WHAT THIS TASK INVOLVES
Wherever the string "Henry" turns up in the data, copy the whole line.

Change detection data:

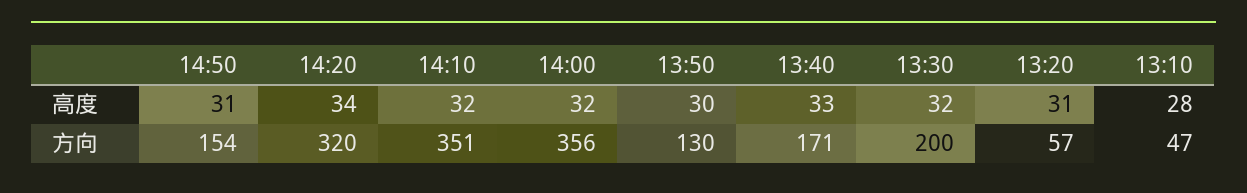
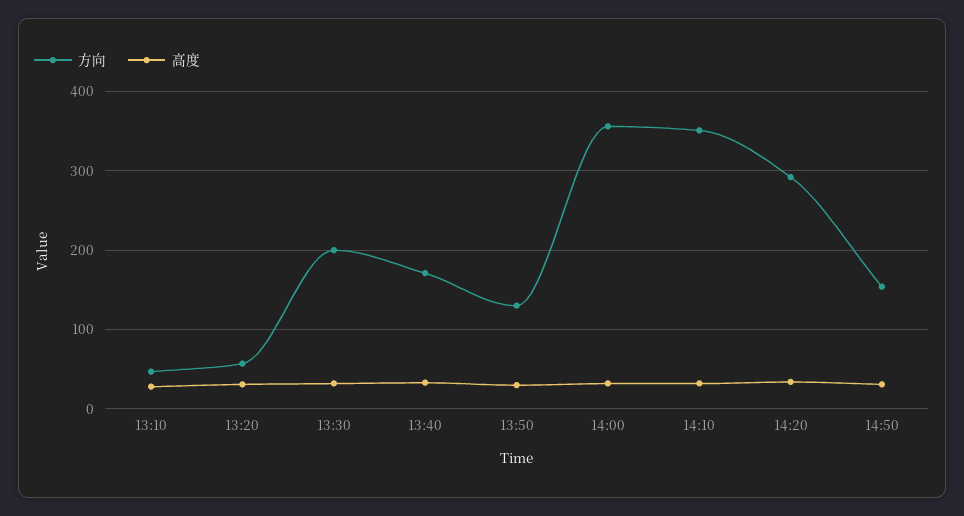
  {
    "高度": {
      "14:50": 31,
      "14:20": 34,
      "14:10": 32,
      "14:00": 32,
      "13:50": 30,
      "13:40": 33,
      "13:30": 32,
      "13:20": 31,
      "13:10": 28
    },
    "方向": {
      "14:50": 154,
-     "14:20": 320,
+     "14:20": 290,
      "14:10": 351,
      "14:00": 356,
      "13:50": 130,
      "13:40": 171,
      "13:30": 200,
      "13:20": 57,
      "13:10": 47
    }
  }

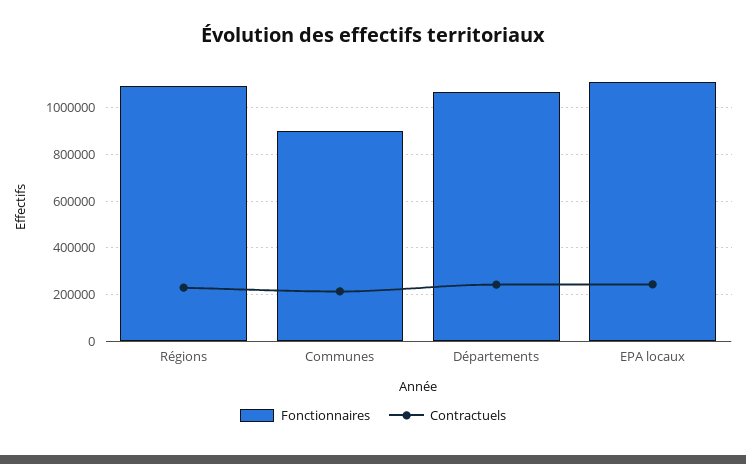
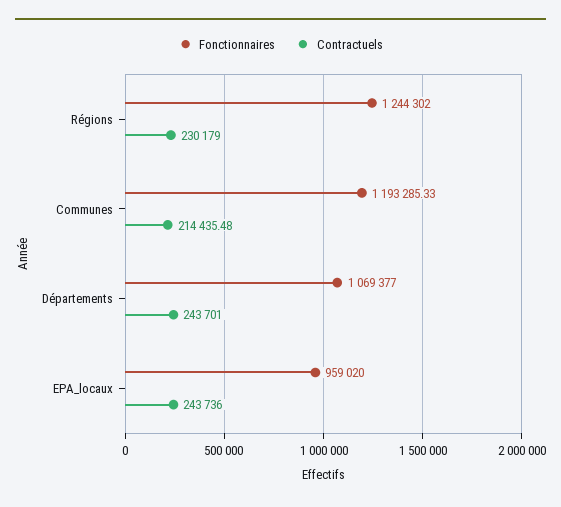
  {
    "Fonctionnaires": {
-     "Régions": 1100000,
+     "Régions": 1244302,
-     "Communes": 900000,
+     "Communes": 1193285.33,
      "Départements": 1069377,
-     "EPA locaux": 1100000
+     "EPA locaux": 959020
    },
    "Contractuels": {
      "Régions": 230179,
      "Communes": 214435.48,
      "Départements": 243701,
      "EPA locaux": 243736
    }
  }

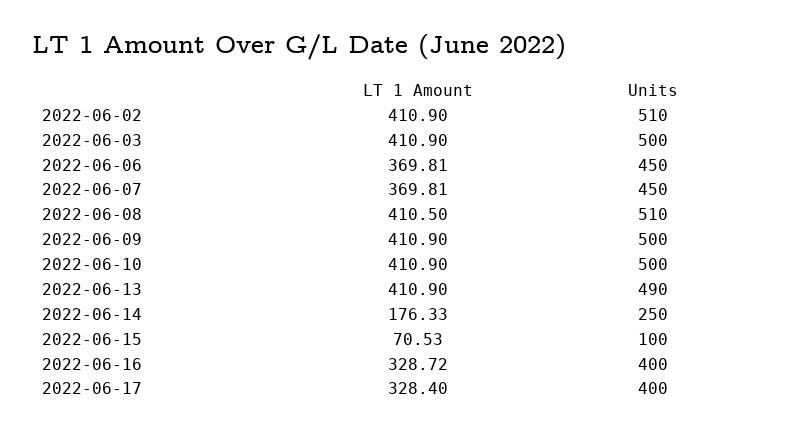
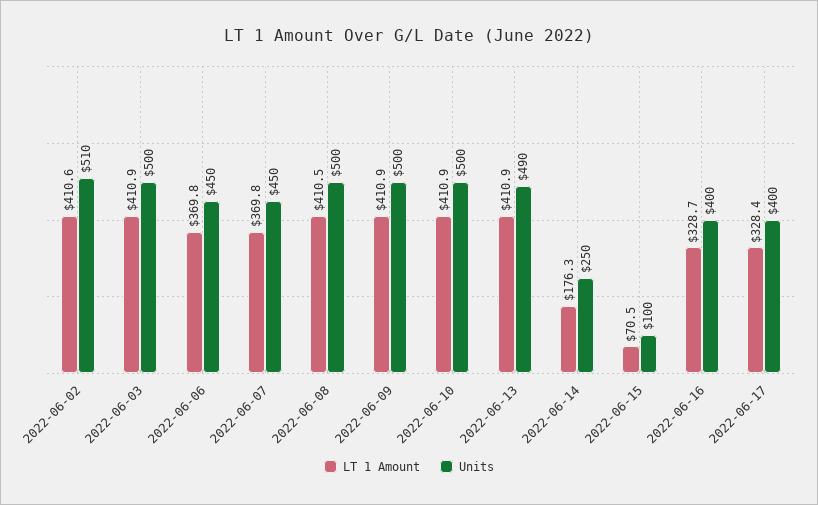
  {
    "LT 1 Amount": {
-     "2022-06-02": 410.9,
+     "2022-06-02": 410.6,
      "2022-06-03": 410.9,
      "2022-06-06": 369.81,
      "2022-06-07": 369.81,
      "2022-06-08": 410.5,
      "2022-06-09": 410.9,
      "2022-06-10": 410.9,
      "2022-06-13": 410.9,
      "2022-06-14": 176.33,
      "2022-06-15": 70.53,
      "2022-06-16": 328.72,
      "2022-06-17": 328.4
    },
    "Units": {
      "2022-06-02": 510,
      "2022-06-03": 500,
      "2022-06-06": 450,
      "2022-06-07": 450,
-     "2022-06-08": 510,
+     "2022-06-08": 500,
      "2022-06-09": 500,
      "2022-06-10": 500,
      "2022-06-13": 490,
      "2022-06-14": 250,
      "2022-06-15": 100,
      "2022-06-16": 400,
      "2022-06-17": 400
    }
  }

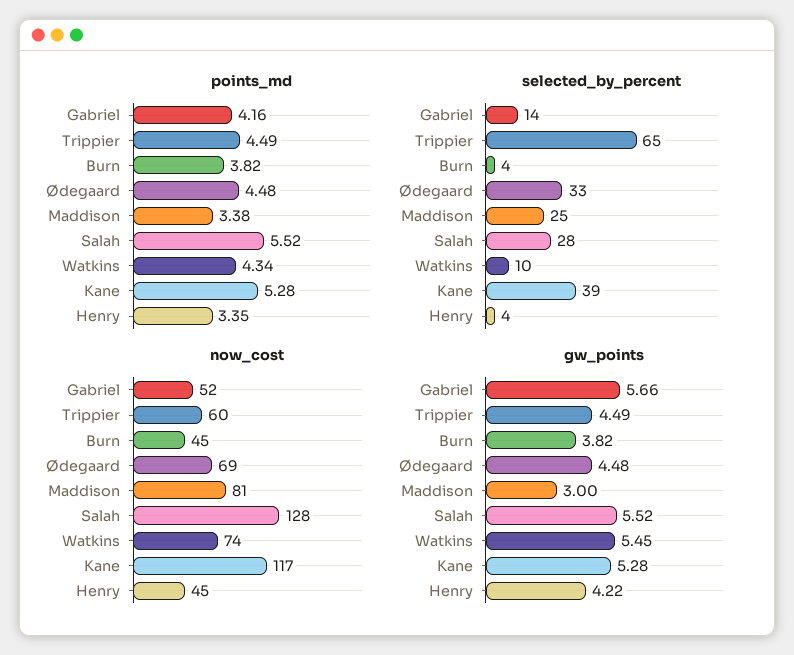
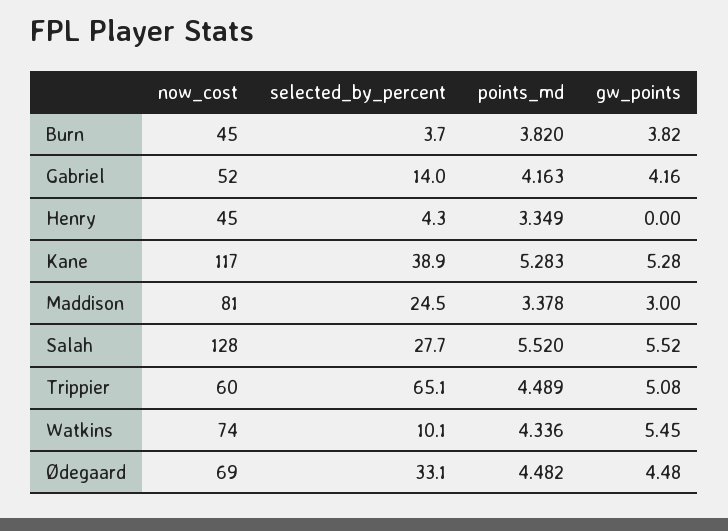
  {
    "points_md": {
      "Gabriel": 4.163,
      "Trippier": 4.489,
      "Burn": 3.82,
      "Ødegaard": 4.482,
      "Maddison": 3.378,
      "Salah": 5.52,
      "Watkins": 4.336,
      "Kane": 5.283,
      "Henry": 3.349
    },
    "selected_by_percent": {
      "Gabriel": 14,
      "Trippier": 65.1,
      "Burn": 3.7,
      "Ødegaard": 33.1,
      "Maddison": 24.5,
      "Salah": 27.7,
      "Watkins": 10.1,
      "Kane": 38.9,
      "Henry": 4.3
    },
    "now_cost": {
      "Gabriel": 52,
      "Trippier": 60,
      "Burn": 45,
      "Ødegaard": 69,
      "Maddison": 81,
      "Salah": 128,
      "Watkins": 74,
      "Kane": 117,
      "Henry": 45
    },
    "gw_points": {
-     "Gabriel": 5.66,
+     "Gabriel": 4.16,
-     "Trippier": 4.49,
+     "Trippier": 5.08,
      "Burn": 3.82,
      "Ødegaard": 4.48,
      "Maddison": 3,
      "Salah": 5.52,
      "Watkins": 5.45,
      "Kane": 5.28,
-     "Henry": 4.22
+     "Henry": 0
    }
  }

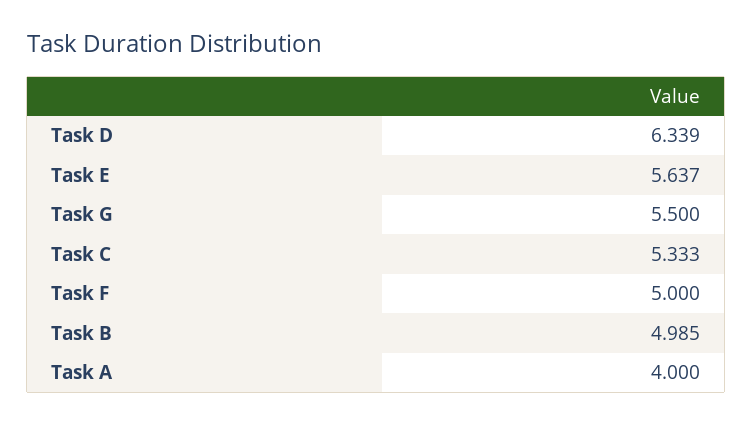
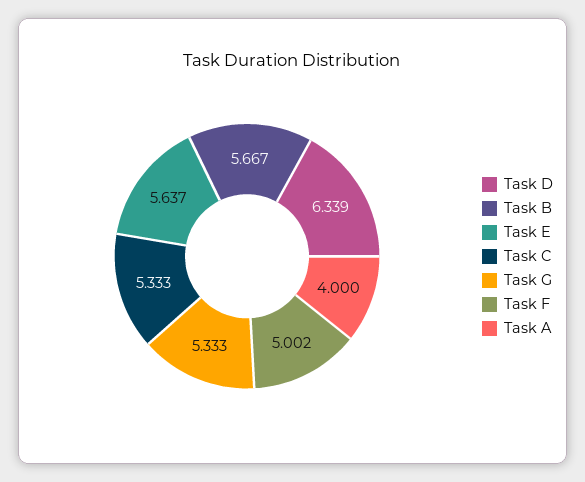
  {
    "Task D": 6.339,
    "Task E": 5.637,
-   "Task G": 5.5,
+   "Task G": 5.333,
    "Task C": 5.333,
-   "Task F": 5,
+   "Task F": 5.002,
-   "Task B": 4.985,
+   "Task B": 5.667,
    "Task A": 4
  }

SOLUTION TO THIS EXERCISE
      "Henry": 3.349
      "Henry": 4.3
      "Henry": 45
-     "Henry": 4.22
+     "Henry": 0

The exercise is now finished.